GIVEN RECORDS -
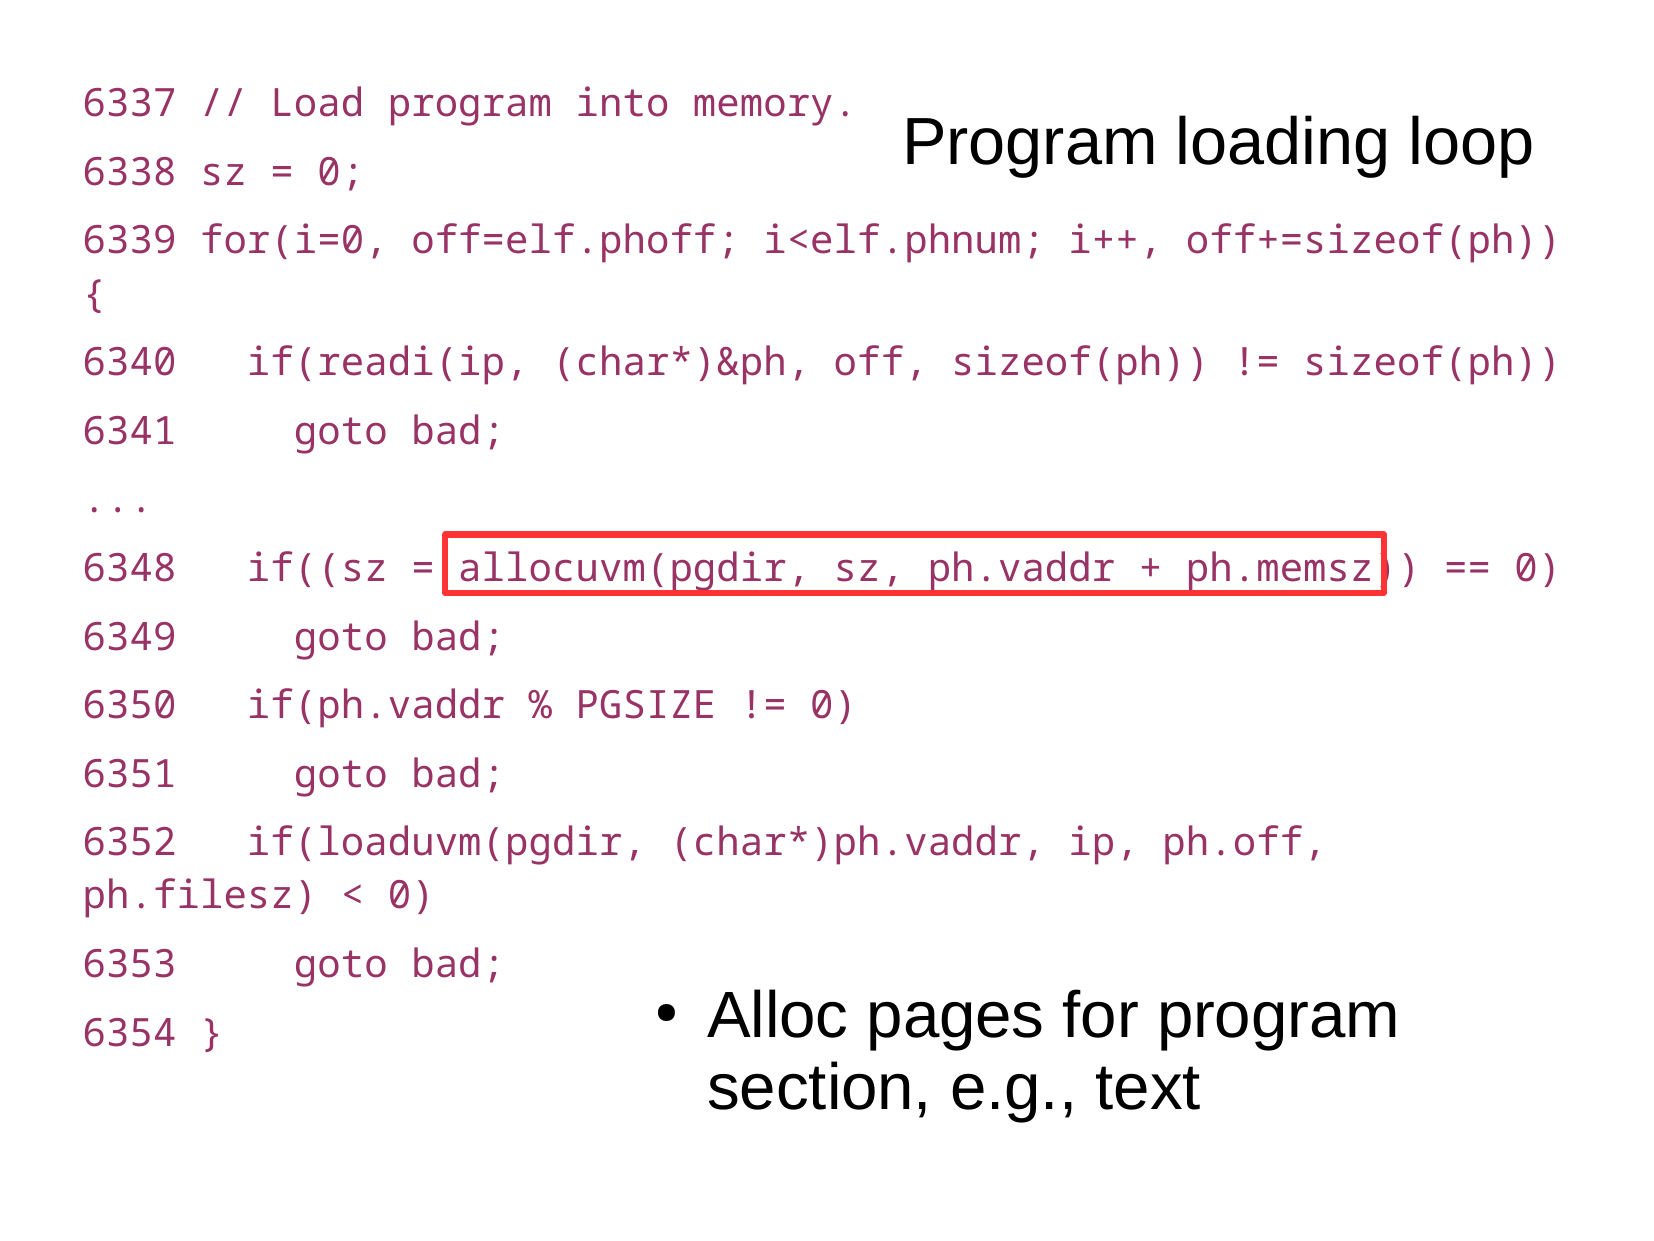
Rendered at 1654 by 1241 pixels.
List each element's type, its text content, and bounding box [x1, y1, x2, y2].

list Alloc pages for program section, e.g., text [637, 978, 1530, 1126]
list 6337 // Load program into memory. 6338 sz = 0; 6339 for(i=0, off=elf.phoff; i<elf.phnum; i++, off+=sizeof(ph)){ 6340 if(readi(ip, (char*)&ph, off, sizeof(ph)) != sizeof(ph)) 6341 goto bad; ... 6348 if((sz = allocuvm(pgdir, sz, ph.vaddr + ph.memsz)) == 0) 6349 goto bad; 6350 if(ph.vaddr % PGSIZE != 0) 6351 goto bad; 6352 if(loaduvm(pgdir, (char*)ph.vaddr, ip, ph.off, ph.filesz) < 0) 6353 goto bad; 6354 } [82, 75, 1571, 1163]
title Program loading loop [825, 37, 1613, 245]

...

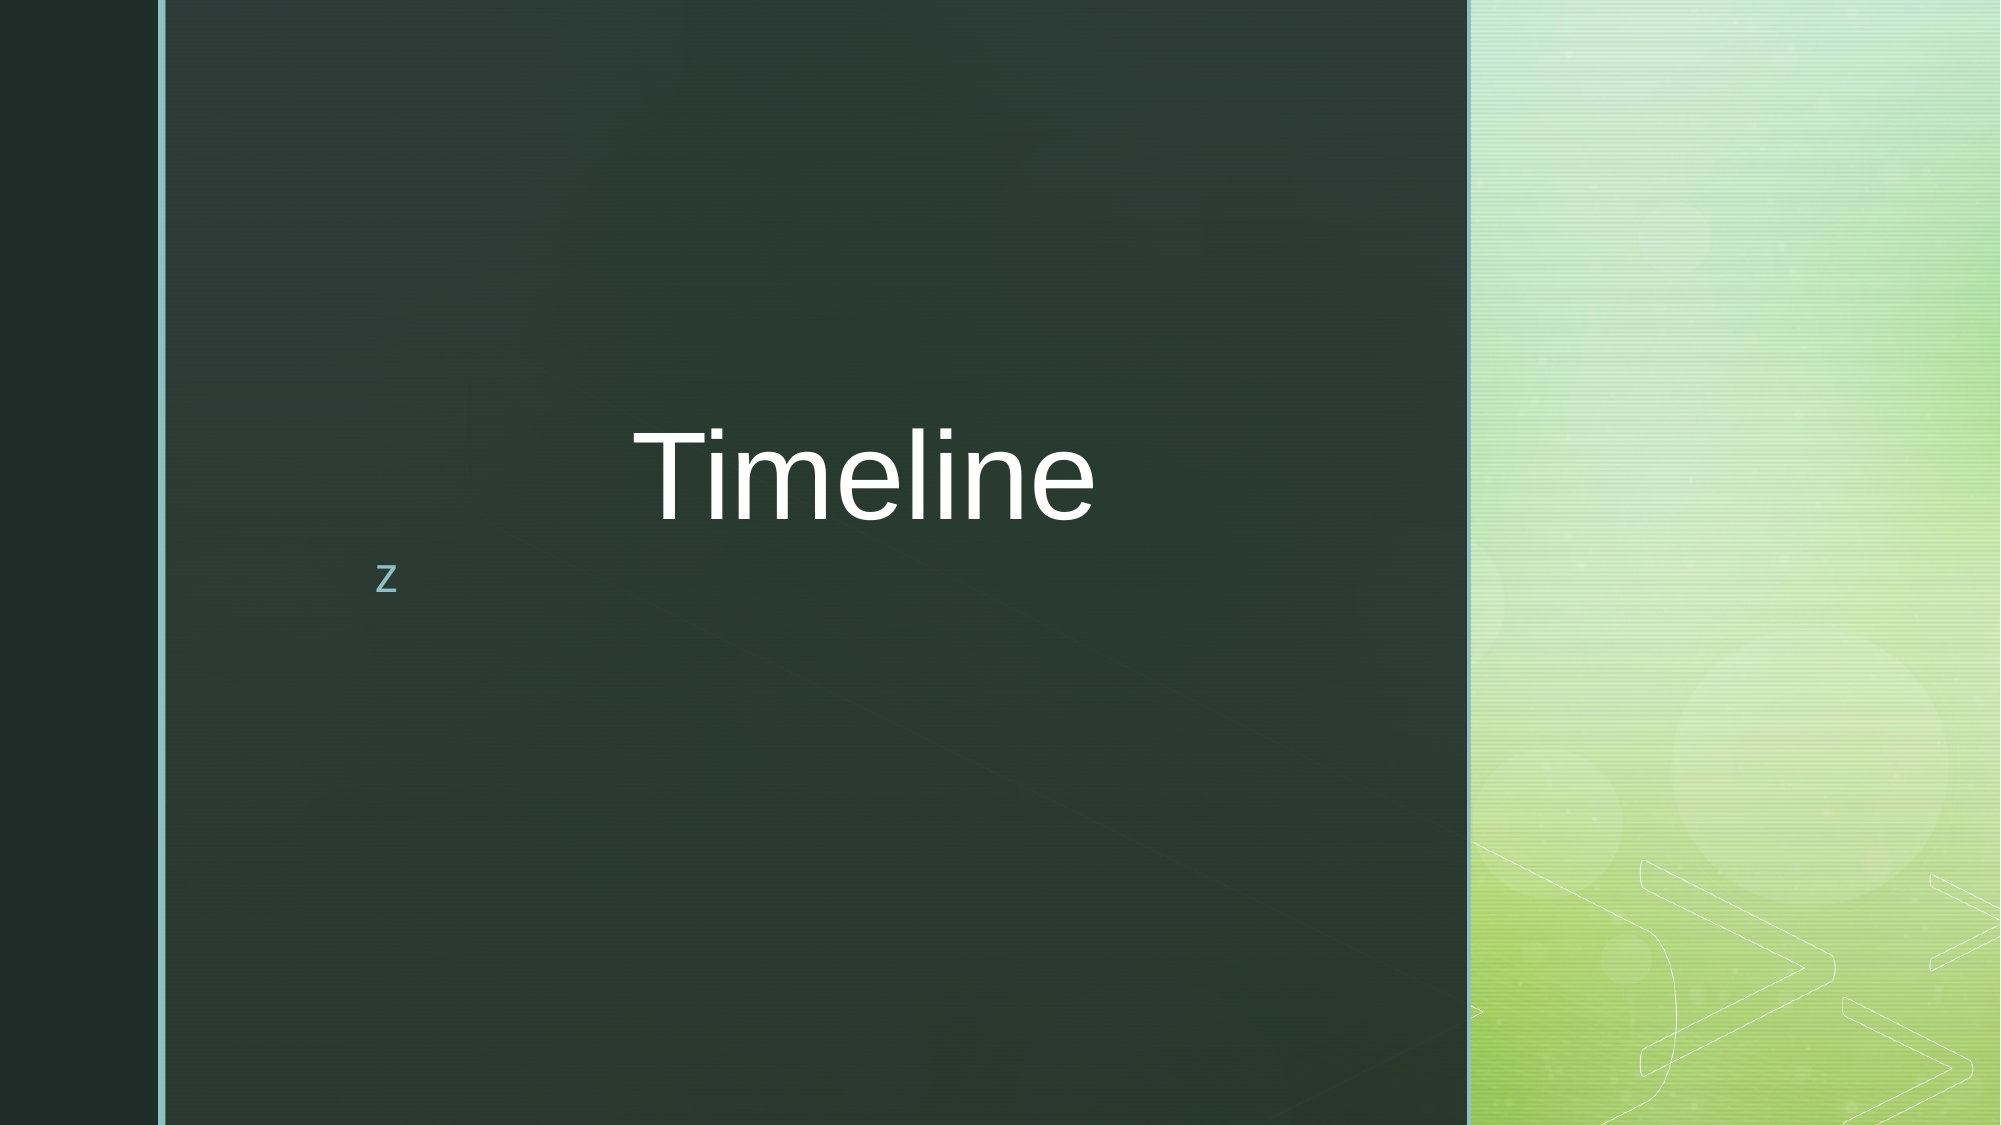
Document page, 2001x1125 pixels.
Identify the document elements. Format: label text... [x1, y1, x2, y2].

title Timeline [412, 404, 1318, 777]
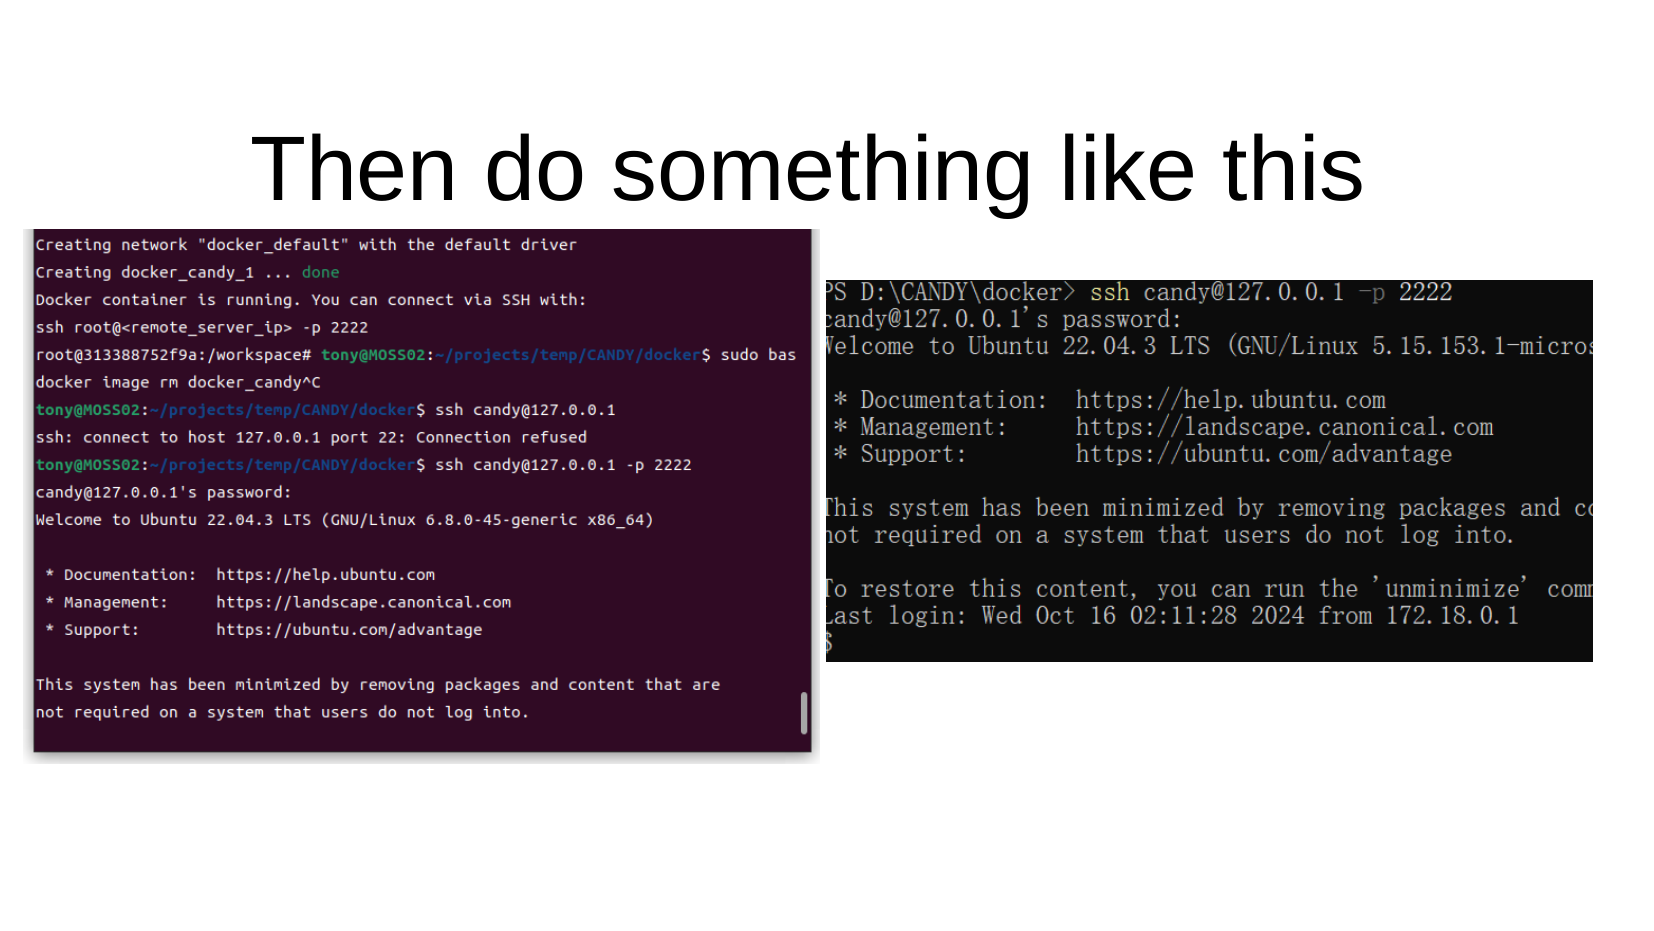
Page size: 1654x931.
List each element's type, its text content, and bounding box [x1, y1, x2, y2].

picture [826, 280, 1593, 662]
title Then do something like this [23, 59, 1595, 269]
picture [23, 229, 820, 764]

* * *

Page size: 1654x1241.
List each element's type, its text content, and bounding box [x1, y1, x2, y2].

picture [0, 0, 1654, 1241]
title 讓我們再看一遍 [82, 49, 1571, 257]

SHORT TASK - Render everything from the line containing "Rendered at 1654 by 1241 pixels." down to the line containing "title Program loading" as a JSON list of strings, one string per line, leaving out blank lines.

OUTPUT FOR THIS TASK -
[
  "Rendered at 1654 by 1241 pixels.",
  "List each element's type, its text content, and bounding box [x1, y1, x2, y2].",
  "list Alloc pages for program section, e.g., text [637, 978, 1530, 1126]",
  "list 6337 // Load program into memory. 6338 sz = 0; 6339 for(i=0, off=elf.phoff; i<elf.phnum; i++, off+=sizeof(ph)){ 6340 if(readi(ip, (char*)&ph, off, sizeof(ph)) != sizeof(ph)) 6341 goto bad; ... 6348 if((sz = allocuvm(pgdir, sz, ph.vaddr + ph.memsz)) == 0) 6349 goto bad; 6350 if(ph.vaddr % PGSIZE != 0) 6351 goto bad; 6352 if(loaduvm(pgdir, (char*)ph.vaddr, ip, ph.off, ph.filesz) < 0) 6353 goto bad; 6354 } [82, 75, 1571, 1163]",
  "title Program loading loop [825, 37, 1613, 245]"
]